OPEN IN VIEWER Figure 3.

Spatial distribution of (a) C. conica; (b) C. acicula; (c) C. constricta and (d) Peraclis sp.

L. trochiformis (max. 14%), D. quadridentata (max. 42%), D. trispinosa (max. ~4%), C. longirostris (max. 20%) and C. convexa (max. 20%) are the other species whose occurrences remain nil to below 5% across the entire shelf. High abundances as stated in parenthesis occur only at a few deeper stations in the outer shelf. C. virgula occurs only at Station 4 with an abundance of ~4% off the Rakhine coast. It is very rare to find intact specimens of H. striata, though its typically concentrically banded shell fragments are found intermittently at various locations. Its maximum abundance is 1.11% at Station 91. The other rare species are C. gibbosa, C. polita and P. reticulata.

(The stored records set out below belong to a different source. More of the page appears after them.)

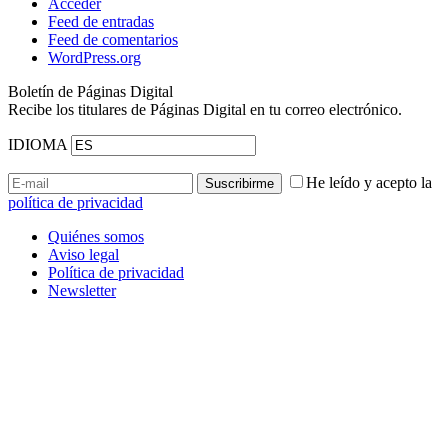
Acceder
Feed de entradas
Feed de comentarios
WordPress.org
Boletín de Páginas Digital
Recibe los titulares de Páginas Digital en tu correo electrónico.
IDIOMA
He leído y acepto la
política de privacidad
Quiénes somos
Aviso legal
Política de privacidad
Newsletter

Creseis is the only genus that shows very high abundances and is found at all depths covering the middle to outer shelf. The Limacina species are restricted to the middle shelf. Only L. inflata has a ubiquitous presence, though in low abundances and rare at the deeper stations.

All the pteropod species and the total pteropod number show maximum abundances along the outer shelf/shelf break. Interestingly, these trends closely coincide with high salinity (>34 p.s.u.) and low temperature (<24^oC) benthic environmental zones on the delta shelf as mapped by Panchang (2008) and Panchang and Nigam (2014). Glacial periods have been known to preserve more abundant and better-quality of pteropods (Klöcker et al., 2006.). This gives an insight into the supply, deposition and preservation of aragonite on the ocean floor on the Ayeyarwady Delta Shelf. However, as physico-chemical conditions vary across the Delta Shelf, the taxa too vary, highlighting their ecological preferences.

Conclusions

The present study reports the quantitative distribution of 18 pteropod species from the entire expanse of the Ayeyarwady Delta Shelf in the Northern Andaman Sea, introducing the region on the map of aragonite distribution on the world ocean floor. It is evident from the spatial distributions that, except for C. acicula and C. constricta, all other species are intolerant towards extremely low salinities. Maximum occurrences of L. inflata, L. bulimoides and C. constricta, along the Rakhine coast, suggest that these species prefer low turbidity, high nutrients, high salinity and low temperatures. The highest abundances of all species occur in the outer shelf, identifying it as a zone of better preservation of inorganic carbon in the Northern Andaman Sea.